Translate
Saturday, July 31, 2021
Sunshine Valley to Manning Park Lodge
Wednesday, July 28, 2021
Hope to Sunshine Valley( Formerly the Tashme Internment Camp)
July 28, 2021
The Hope Slide, the high point on today’s ride.
Today’s ride: 25 kms (but 850 metres of climbing)
Trip total: 255 kms
Ruth: Well, the mystery tour carries on, but the jury is still out on whether or not we will be able to continue. The Garrison Lake fire is raging a few kilometres away from the highway between Manning Park and Princeton. Air quality plummeted through that corridor today and it is very possible Manning will have to be a turn around point. Gord has informed me that this is contrary to his magical thinking about unicorns, rainbows and clear skies through BC. I think he may have suffered a stroke.
We are camping at the RV park in Sunshine Valley after a short but hard day of climbing. The owners kindly told us that there is a bear in the area and suggested we:
- Put our food in a cooler?!$#*!
- And bring it into our tent **#%$&?!!!!
I guess that’s how they feed their wildlife.
Sunshine Valley was “home” to BC’s largest Japanese internet camp, Tashme. More than 2,000 people in more than three hundred shacks survived four cold winters in this valley. The population was largely made up of women, children and the elderly. The men had already been separated from their families and sent to build three of BC’s highways, including the highway between Hope and Princeton. Our tent is sitting in a field where rows and rows of tar paper shacks once stood.
There is a wonderful little museum here that was opened on our request. It’s really worth a visit. The owner and curator, Ryan Ellen, gave us a tour and shared a lot of his knowledge of the Tashme camp. Less reliable was the NFB film made at the time. It continued to refer to Tashme as a town rather than an internment camp and suggested that the Japanese became healthier once they were relocated.
Tuesday, July 27, 2021
Leaving the Lower Mainland
Today’s ride: 86 kms (Mission to Hope)
Trip total: 230 kms
Gordon: I’ve lived in B.C. for more than 35 years, yet I had never taken the highway to Hope along the north side of the Fraser River. “Pity”, as they said in the Red Rose tea commercial, because it is a varied and beautiful route.
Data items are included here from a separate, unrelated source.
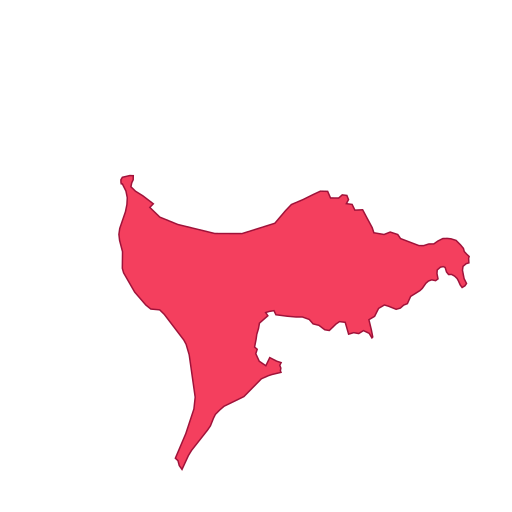 outline of Chiba, rotated 237°
{"feature_id": "JPN-1855", "entity_name": "Chiba", "entity_type": "Prefecture", "adm_level": 1, "iso_a3": "JPN", "parent_name": "Japan", "parent_adm1": "", "projection": "mercator", "projection_center": [140.102, 35.49], "detail": "fine", "context": "isolated", "style": "filled", "palette": "rose", "viewbox_px": 512, "rotation_deg": 237, "n_neighbors": 0, "source": "natural_earth", "source_scale": "10m", "svg_char_len": 2241}
<svg xmlns="http://www.w3.org/2000/svg" viewBox="0 0 512 512"><g transform="rotate(237 256 256)"><path d="M389.9,182.3L391.2,182.8L393.5,184.2L394.8,186.8L392.2,194.0L390.2,196.8L386.8,194.5L385.1,191.7L382.2,188.8L376.0,190.2L368.1,193.9L355.7,198.3L354.6,193.4L341.0,196.5L325.0,207.6L297.3,233.7L282.4,256.5L273.2,289.6L277.9,305.3L279.9,313.7L277.7,326.3L276.4,337.6L275.3,345.3L271.2,351.3L264.1,350.1L259.6,356.9L260.3,361.6L257.3,365.2L252.9,364.3L250.7,360.3L246.9,364.7L240.6,363.9L236.7,370.6L227.5,369.8L216.5,368.9L211.3,367.5L204.3,375.1L203.0,381.6L196.8,386.6L191.9,386.7L183.4,392.9L176.0,398.3L173.4,402.2L172.0,407.4L169.3,411.7L169.5,416.7L168.9,422.2L166.5,426.1L164.2,428.9L160.1,432.3L153.8,433.6L149.4,434.1L146.3,433.1L142.7,433.7L139.5,434.5L138.3,433.1L134.3,430.8L135.1,428.1L134.6,424.0L131.6,421.4L123.7,418.2L118.3,417.6L117.2,415.0L117.3,411.7L120.4,411.5L124.9,412.2L127.6,412.4L131.0,411.6L134.0,410.0L135.6,407.4L138.9,407.1L143.4,408.4L145.1,407.3L146.2,404.6L145.6,400.4L142.7,398.2L137.7,396.2L137.5,393.2L140.3,390.4L141.1,387.0L140.6,383.6L138.3,377.9L137.7,374.6L137.9,363.7L133.6,357.0L134.4,353.1L133.7,348.7L135.0,344.5L141.7,339.8L145.0,337.0L145.3,330.3L140.8,322.6L141.1,316.0L130.9,312.4L124.5,309.8L124.2,308.6L129.5,308.8L134.9,305.5L135.0,299.9L138.5,296.2L140.0,291.1L151.8,294.7L155.5,290.3L155.4,286.2L153.6,276.9L156.7,273.5L163.6,271.0L168.0,266.9L173.8,266.1L179.6,261.7L183.1,256.3L188.4,249.5L195.9,240.7L200.4,241.3L202.3,236.9L203.3,233.3L199.4,233.4L198.6,227.7L197.8,222.3L193.9,218.7L189.9,214.0L186.3,210.9L180.4,205.2L177.1,206.2L174.2,202.6L166.0,201.4L158.6,204.5L163.3,212.2L156.5,216.1L152.9,219.0L151.4,216.4L148.5,215.8L146.4,213.9L144.8,213.6L147.9,204.9L148.9,201.1L150.1,193.7L144.7,169.3L147.4,147.4L146.6,141.6L145.3,135.7L143.2,132.1L138.4,125.3L136.5,120.8L128.1,96.1L125.5,90.7L117.3,77.7L122.0,77.5L126.9,79.1L130.3,78.2L145.2,100.3L161.5,120.6L170.7,128.1L209.6,146.2L220.0,149.3L224.9,149.7L257.0,147.3L263.3,145.9L268.8,138.9L274.9,136.9L291.8,134.6L314.0,135.8L318.5,137.2L332.3,146.4L343.4,150.1L348.8,152.8L353.3,156.7L364.2,170.6L369.5,175.8L375.0,179.8L381.3,182.3L389.3,183.2L389.9,182.3Z" fill="#f43f5e" stroke="#9f1239" stroke-width="1.5"/></g></svg>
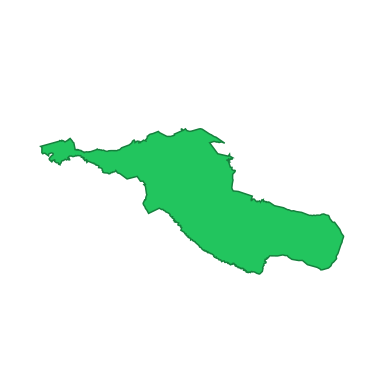 Arbore, Suceava, Romania (Robinson projection), rotated 195°
{"feature_id": "2599482B94816756597949", "entity_name": "Arbore", "entity_type": "district", "adm_level": 2, "iso_a3": "ROU", "parent_name": "Romania", "parent_adm1": "Suceava", "projection": "robinson", "projection_center": [25.905, 47.743], "detail": "fine", "context": "isolated", "style": "filled", "palette": "green", "viewbox_px": 384, "rotation_deg": 195, "n_neighbors": 0, "source": "geoboundaries", "source_scale": "gbopen_adm2", "svg_char_len": 6119}
<svg xmlns="http://www.w3.org/2000/svg" viewBox="0 0 384 384"><g transform="rotate(195 192 192)"><path d="M230.6,239.2L238.6,240.9L240.2,241.8L244.9,238.3L247.5,236.9L248.5,235.7L248.8,234.8L249.6,234.4L249.3,232.3L250.3,230.2L249.8,229.4L252.3,229.5L253.2,228.1L255.3,226.7L254.9,226.3L256.1,225.8L256.3,227.2L258.1,227.0L259.8,225.0L260.5,226.5L261.4,227.2L262.7,225.6L262.7,224.5L263.1,223.6L264.7,221.3L271.4,216.5L272.8,214.1L274.4,213.3L275.2,212.5L280.7,211.1L283.0,210.3L284.4,209.3L286.0,209.1L288.3,209.5L290.0,208.8L290.7,209.2L291.5,208.8L292.5,209.0L293.6,208.5L294.7,209.0L295.3,208.1L300.2,204.8L301.9,204.2L301.9,203.9L304.6,203.4L305.3,202.9L306.6,202.6L306.6,202.2L308.2,202.9L309.3,202.7L309.4,203.1L310.1,203.4L311.6,203.1L312.2,203.4L312.4,203.1L313.2,203.4L313.5,202.9L313.9,203.1L314.3,202.7L314.9,203.0L315.6,202.7L315.7,203.1L316.3,203.1L316.6,204.3L318.9,208.9L320.2,209.5L320.9,210.3L323.6,212.2L325.0,210.5L324.8,210.3L327.7,207.5L329.3,208.1L331.1,208.2L331.1,207.5L333.1,207.4L333.2,206.8L350.0,196.9L348.5,196.2L347.2,191.1L346.4,190.6L346.0,190.3L345.1,191.1L344.2,191.4L339.9,189.8L340.1,191.8L337.9,193.5L336.3,193.3L335.9,193.0L335.9,192.0L337.1,190.5L338.3,187.9L338.5,187.2L338.1,186.3L335.2,184.8L335.0,185.1L335.2,186.0L333.0,187.5L332.7,187.0L332.9,186.3L332.6,186.0L330.6,185.2L328.6,185.5L328.2,185.1L328.1,184.4L327.7,184.2L326.6,184.2L326.8,184.6L326.0,186.3L326.0,187.2L325.5,188.7L324.3,189.1L323.0,190.8L321.3,190.5L320.5,191.7L319.1,191.1L318.5,191.5L319.9,193.4L320.3,193.0L320.7,193.1L320.2,194.3L319.6,195.0L317.6,195.6L316.7,195.3L315.8,195.5L314.1,196.5L313.7,197.2L312.7,197.0L311.7,197.8L310.3,197.8L308.9,198.4L307.9,196.9L306.6,197.5L306.4,197.3L306.7,197.0L306.5,196.8L305.2,197.1L305.1,196.8L305.5,196.5L305.5,195.9L304.5,195.5L303.8,194.6L302.8,194.9L302.8,195.5L302.4,195.9L301.7,195.6L301.4,194.9L301.6,194.0L301.2,193.4L300.7,194.4L299.9,194.8L295.4,194.2L294.2,194.5L293.9,193.9L292.0,193.8L291.8,193.2L289.0,193.3L288.5,192.5L288.5,191.4L286.6,191.7L285.4,191.4L284.5,190.8L284.5,189.9L283.2,188.7L283.3,188.1L282.0,187.8L278.3,188.5L277.3,188.1L276.1,188.4L275.2,189.8L274.2,190.0L273.6,191.0L272.8,191.0L271.6,191.8L271.2,193.1L268.9,191.2L266.3,191.1L258.1,187.8L249.0,192.9L244.6,189.1L242.1,189.8L239.1,187.3L240.3,186.7L238.5,185.5L235.5,178.5L234.9,177.8L235.2,175.0L234.8,172.9L235.0,172.3L235.6,172.3L236.3,168.5L235.6,167.2L233.8,165.7L232.6,164.0L230.9,162.8L228.4,160.1L219.4,167.9L216.9,167.2L215.6,167.7L214.6,166.9L213.6,167.0L212.4,166.1L209.3,165.6L207.4,164.7L207.2,163.6L205.6,162.7L204.5,163.0L204.6,162.1L204.3,161.8L202.1,161.2L202.2,160.6L201.5,160.2L202.0,159.8L200.9,159.4L201.4,159.0L201.3,158.7L199.9,158.6L199.6,159.2L198.7,158.7L196.9,158.7L197.1,156.6L195.5,156.2L194.4,156.8L194.1,156.4L193.9,155.2L192.8,155.0L192.9,154.2L192.6,153.6L192.9,152.2L189.2,151.1L187.9,149.8L187.1,150.1L186.7,149.0L185.4,148.2L184.0,148.3L184.0,147.2L181.3,146.8L180.9,145.4L180.4,145.9L179.2,146.0L178.9,145.3L178.2,145.1L176.0,144.7L175.8,144.2L171.4,142.1L170.4,140.8L169.0,140.7L167.6,139.5L166.1,138.8L165.5,138.6L165.2,139.0L164.5,138.9L164.2,138.3L163.2,138.7L163.1,138.3L162.9,138.2L161.4,138.3L161.6,137.8L161.3,137.5L159.2,137.8L158.3,137.3L157.6,137.5L156.1,137.1L154.6,136.4L154.4,135.6L153.4,134.9L152.2,134.8L151.8,135.2L151.6,134.5L149.1,134.3L148.3,133.4L146.8,133.9L145.3,132.4L144.3,133.3L143.1,133.7L142.1,132.5L139.8,133.2L138.9,133.1L138.6,132.9L139.1,132.5L138.9,132.3L137.5,132.4L136.1,131.6L135.5,131.9L135.4,132.4L134.3,132.6L134.1,133.6L133.1,133.9L132.7,133.1L132.1,133.3L130.8,132.8L131.4,132.3L131.4,132.0L130.2,131.6L129.7,131.9L128.8,131.4L127.8,131.7L127.5,131.6L127.6,131.0L125.7,131.2L125.5,130.7L124.8,130.6L124.4,130.7L124.5,131.1L123.1,131.5L121.8,130.9L121.7,130.5L122.3,130.4L122.1,130.0L121.1,129.9L120.5,130.4L120.1,130.1L120.5,129.8L119.3,129.8L119.3,129.2L119.0,128.8L118.3,128.7L117.5,129.1L117.4,128.7L116.6,128.8L115.4,129.6L114.8,129.4L114.7,129.9L113.8,130.7L113.2,130.3L112.6,130.8L110.8,130.9L108.1,130.2L106.5,130.3L106.0,130.1L105.2,130.6L103.5,133.5L103.7,136.7L104.1,136.9L104.2,137.3L103.8,139.4L103.5,139.7L103.9,140.7L103.9,141.5L102.3,142.7L102.3,143.4L102.7,143.4L103.3,144.2L103.9,144.1L103.9,145.9L102.6,146.4L102.1,147.2L102.4,147.2L102.5,147.7L101.3,148.5L100.4,150.5L92.8,152.4L87.9,154.8L85.7,154.7L83.5,155.2L82.0,154.1L78.1,152.8L71.3,153.4L67.6,154.5L61.7,151.7L51.6,151.6L48.6,150.9L47.4,150.1L45.8,150.7L40.5,153.9L38.7,156.6L38.3,159.4L37.0,161.1L35.1,165.0L35.9,166.7L36.0,167.6L35.1,170.3L34.6,179.4L34.1,182.2L34.3,184.4L34.0,187.9L34.2,188.6L37.0,190.8L39.5,194.1L46.5,199.7L47.7,199.2L49.2,199.7L49.9,200.5L51.6,201.6L53.6,204.3L54.4,204.7L56.2,204.5L59.0,204.9L60.9,204.1L62.3,202.7L65.4,202.0L66.9,201.1L68.2,201.2L69.7,200.3L71.1,200.3L72.5,199.8L80.8,200.7L86.1,200.1L89.0,200.2L91.0,199.4L93.9,199.9L94.9,199.6L99.5,200.5L108.8,200.1L114.6,202.1L115.6,202.1L115.8,201.6L117.4,201.9L117.6,201.3L119.4,201.9L120.4,201.4L120.6,202.2L121.1,202.4L121.2,203.1L122.0,202.4L122.4,202.5L122.6,201.2L123.3,200.6L123.3,200.0L124.4,200.9L125.2,200.2L126.4,200.0L126.3,199.6L126.9,199.4L127.7,199.6L130.0,201.2L131.3,201.0L131.7,200.1L132.5,199.6L132.3,199.2L132.5,199.1L132.9,200.0L132.7,203.6L147.5,204.5L152.4,203.7L153.7,204.9L154.6,206.2L155.2,210.2L155.5,214.2L156.3,215.6L157.3,219.6L155.7,222.8L155.8,223.5L156.1,223.3L156.7,223.5L156.7,223.9L157.6,223.6L159.4,224.1L159.7,226.1L161.3,225.8L164.1,230.1L163.3,230.7L166.5,231.8L166.4,232.1L165.7,232.1L165.1,232.6L165.2,233.3L164.6,233.1L164.1,232.3L163.5,233.1L163.9,233.4L163.8,233.7L163.3,234.0L162.8,233.7L161.6,234.3L161.6,234.8L162.6,235.5L162.0,235.7L164.9,236.5L165.5,237.3L165.3,237.7L165.5,238.2L166.3,236.0L177.0,235.6L187.7,244.1L183.8,246.6L181.1,246.6L179.8,247.0L178.7,246.8L176.5,248.0L173.0,247.6L183.1,251.2L184.8,251.2L188.3,252.3L189.9,252.5L198.4,255.3L200.0,255.3L201.4,254.8L208.7,250.4L210.3,249.9L212.9,250.0L214.7,251.3L216.4,249.3L218.2,250.3L218.6,249.9L217.3,248.7L224.1,243.3L223.7,242.3L224.5,241.7L227.1,240.1L230.6,239.2Z" fill="#22c55e" stroke="#15803d" stroke-width="1.5"/></g></svg>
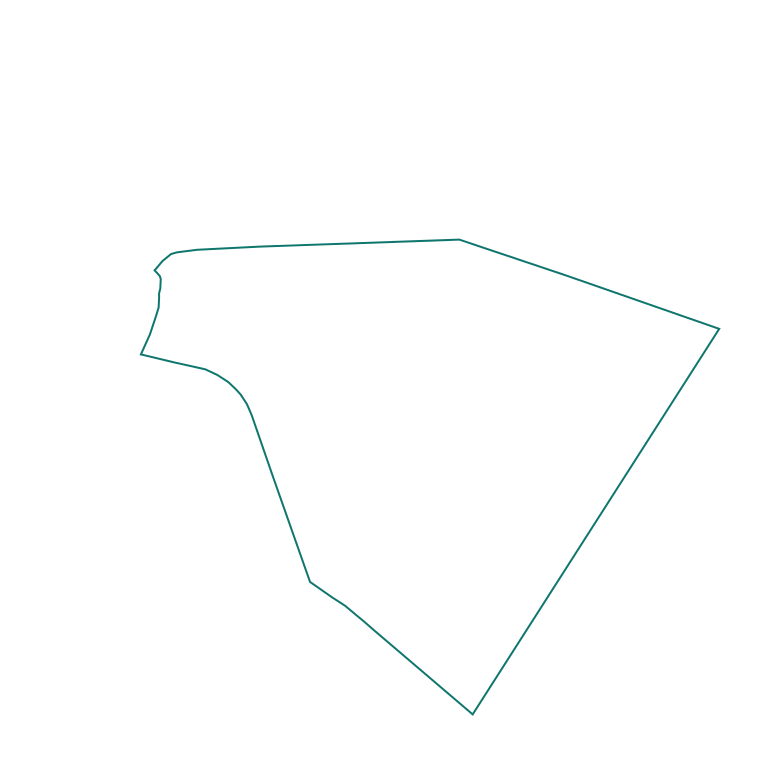 the district of Sebkha, Nouakchott, Mauritania, rotated 213°
{"feature_id": "47542326B41815213489591", "entity_name": "Sebkha", "entity_type": "district", "adm_level": 2, "iso_a3": "MRT", "parent_name": "Mauritania", "parent_adm1": "Nouakchott", "projection": "robinson", "projection_center": [-16.0, 18.075], "detail": "fine", "context": "isolated", "style": "outline", "palette": "teal", "viewbox_px": 768, "rotation_deg": 213, "n_neighbors": 0, "source": "geoboundaries", "source_scale": "gbopen_adm2", "svg_char_len": 586}
<svg xmlns="http://www.w3.org/2000/svg" viewBox="0 0 768 768"><g transform="rotate(213 384 384)"><path d="M638.3,354.4L631.0,352.5L628.5,350.6L623.6,342.2L622.0,337.5L619.5,333.7L614.6,325.3L612.2,316.8L607.3,298.0L604.0,276.4L572.1,287.7L541.8,299.0L528.7,300.8L515.7,300.8L505.8,299.0L498.5,297.1L487.9,292.4L478.0,285.8L427.3,246.3L338.2,177.7L311.2,176.8L295.7,176.8L280.1,174.9L272.0,174.0L258.9,172.1L129.7,155.2L132.9,612.8L289.9,574.3L399.5,546.1L563.1,431.5L613.8,394.8L629.3,381.7L633.4,377.0L636.7,366.6L638.3,354.4Z" fill="none" stroke="#0f766e" stroke-width="2"/></g></svg>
By the time we reached Mission, last night’s stop, we had surrendered the excellent cycling infrastructure of the Lower Mainland, and entered a world where bikes are rare and barely acknowledged. Mission appeared to still be within a (long) commuting distance from Vancouver, and traffic in the late afternoon was fairly heavy.
Leaving Mission early this morning, the traffic was light and the light was beautiful. We passed through some rich looking farmland, mostly producing blueberries, corn or dairy products, until the farms were crowded out by the hills. It was a generally flat road, but eventually we found ourselves surrounded by heavily treed mountains.
Tomorrow we climb into those mountains as we cycle towards Manning Park on Highway 3. Our ability to continue the tour has been rendered doubtful by the fires that are burning throughout the interior of the province, and indeed, across the western half of the continent. I’ve been telling Ruth that “I have a good feeling about our chances of getting through the interior”, which she is treating as some sort of flaky spirituality. Judging by the highway camera pictures that Ruth has been reviewing each day, smoke conditions do appear to be improving along our route. Perhaps I’ll have to sacrifice a goat near the Alberta border.